Kegiatan berlangsung di Lapas IIA Parepare pada Sabtu (19/04/2025), bekerja sama dengan Unit Donor Darah (UDD) Palang Merah Indonesia (PMI) Kota Parepare.
Donor darah ini diikuti oleh petugas Pemasyarakatan dan Imigrasi dari berbagai satuan kerja seperti Lapas Kelas IIA Parepare, Bapas Kelas I Makassar (Pos Bapas Parepare), Kantor Imigrasi Kelas II TPI Parepare, anggota PIPAS Cabang Lapas IIA Parepare, serta masyarakat umum. Kegiatan ini menjadi bukti nyata kepedulian dan pengabdian jajaran Pemasyarakatan kepada masyarakat, sejalan dengan tema HBP tahun ini: “Pemasyarakatan Pasti Bermanfaat untuk Masyarakat.”

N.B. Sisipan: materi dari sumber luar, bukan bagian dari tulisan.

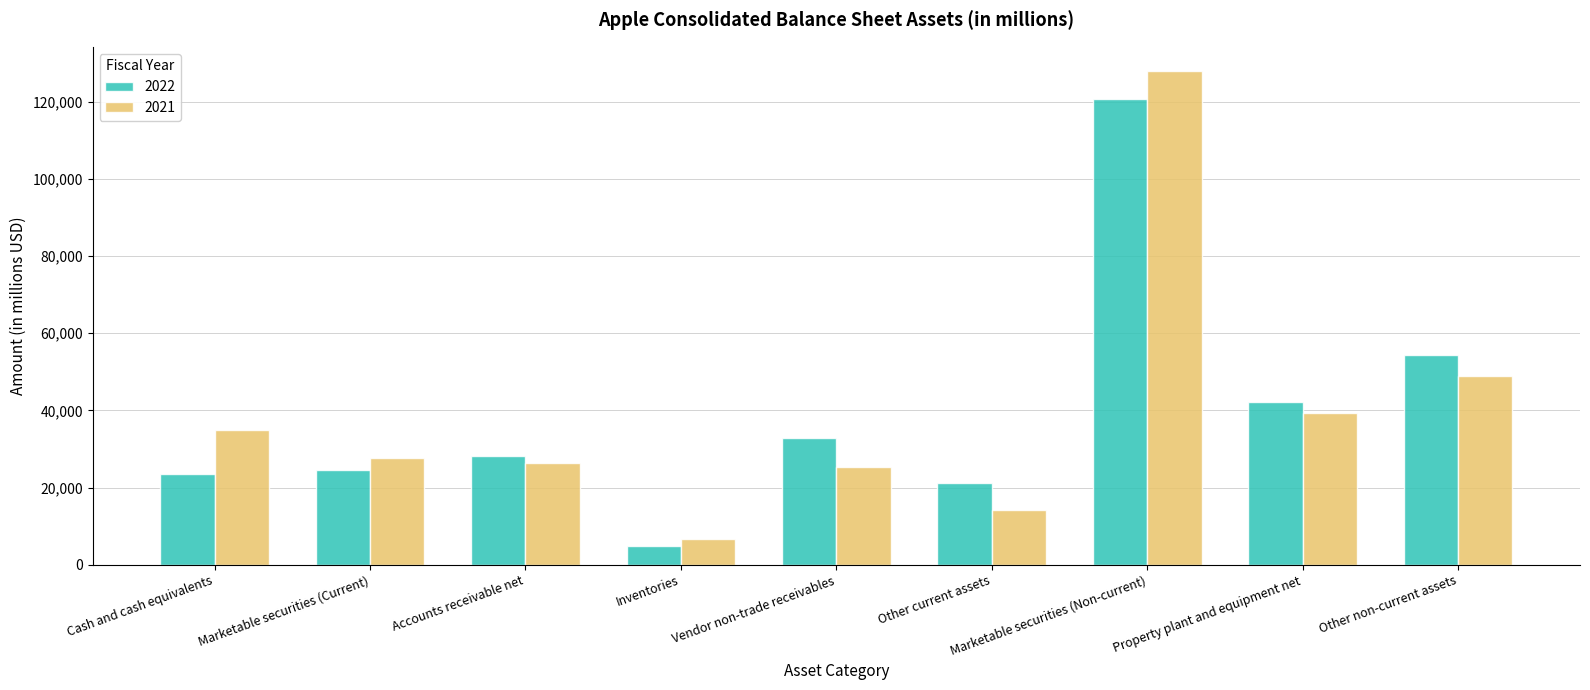

What is the label of the 5th bar from the right?

Vendor non-trade receivables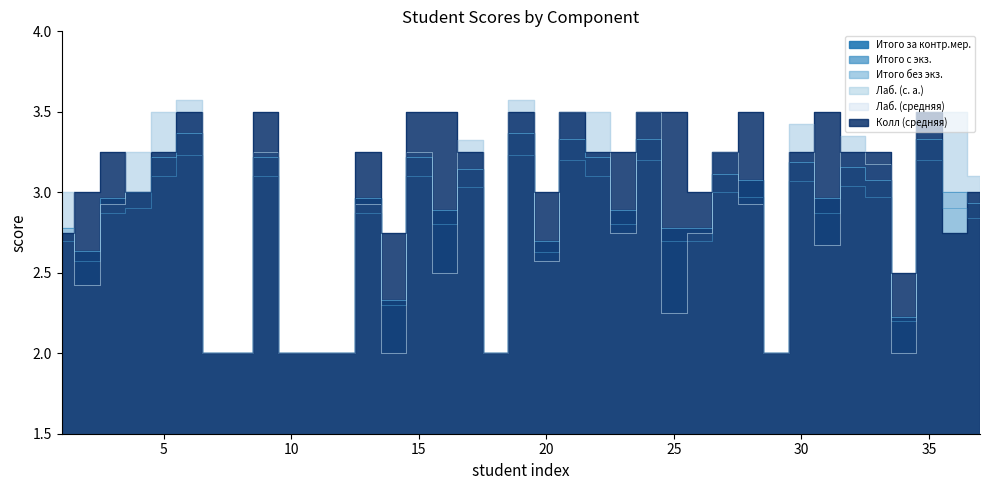

True or false: Лаб. (с. а.) and Лаб. (средняя) intersect in this chart.

False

Kepala Lapas IIA Parepare, Totok Budiyanto, A.Md.IP., SH., menyampaikan bahwa kegiatan donor darah merupakan bentuk kontribusi nyata jajaran Pemasyarakatan dalam mendukung ketersediaan darah di PMI Kota Parepare.
“Momentum Hari Bhakti Pemasyarakatan Ke-61 ini bukan hanya tentang refleksi perjalanan institusi, tetapi juga bagaimana memberikan manfaat langsung kepada masyarakat. Donor darah ini adalah bentuk kepedulian dan solidaritas sosial kami,” ujar Kalapas.
Senada dengan itu, Kepala UDD PMI Kota Parepare, dr. Linda Iriani Raflus, mengapresiasi kegiatan ini dan menekankan pentingnya donor darah sebagai langkah preventif bagi banyak penyakit yang membutuhkan transfusi darah. Ia juga menyebutkan bahwa petugas Lapas IIA Parepare rutin melaksanakan donor darah setiap dua bulan sekali.
Kegiatan ini pun disambut antusias oleh para peserta. Sebelum melakukan donor, peserta diwajibkan melalui serangkaian pemeriksaan kesehatan meliputi berat badan, kadar hemoglobin (Hb), tekanan darah, denyut nadi, suhu tubuh, serta riwayat kesehatan dan gaya hidup.
Kepala Kantor Wilayah Direktorat Jenderal Pemasyarakatan Sulawesi Selatan, Rudy Fernando Sianturi, A.Md.IP., SH., MH., turut memberikan apresiasi atas terselenggaranya kegiatan ini.
“Kegiatan ini mencerminkan semangat sinergi dan kepedulian sosial jajaran Pemasyarakatan. Kami harap aksi semacam ini bisa menjadi budaya yang terus berkembang di seluruh satuan kerja Pemasyarakatan,” tuturnya.
Donor darah ini menjadi bagian dari rangkaian kegiatan HBP yang diharapkan dapat dilaksanakan secara rutin tiap tahun. Setetes darah yang disumbangkan secara sukarela oleh petugas Pemasyarakatan diyakini mampu menyelamatkan nyawa orang lain.
Ketua Panitia Kegiatan HBP Ke-61, Abdullah, S.Sos., M.Si., menegaskan bahwa kegiatan ini bukan sekadar peringatan seremonial, namun merupakan kontribusi nyata jajaran Pemasyarakatan dalam membantu sesama.
“Melalui kegiatan ini, kami ingin menunjukkan bahwa jajaran Pemasyarakatan tidak hanya bertugas dalam pelayanan, pembinaan, serta menjaga keamanan dan ketertiban WBP, tetapi juga memiliki tanggung jawab sosial untuk membantu masyarakat,” tutupnya.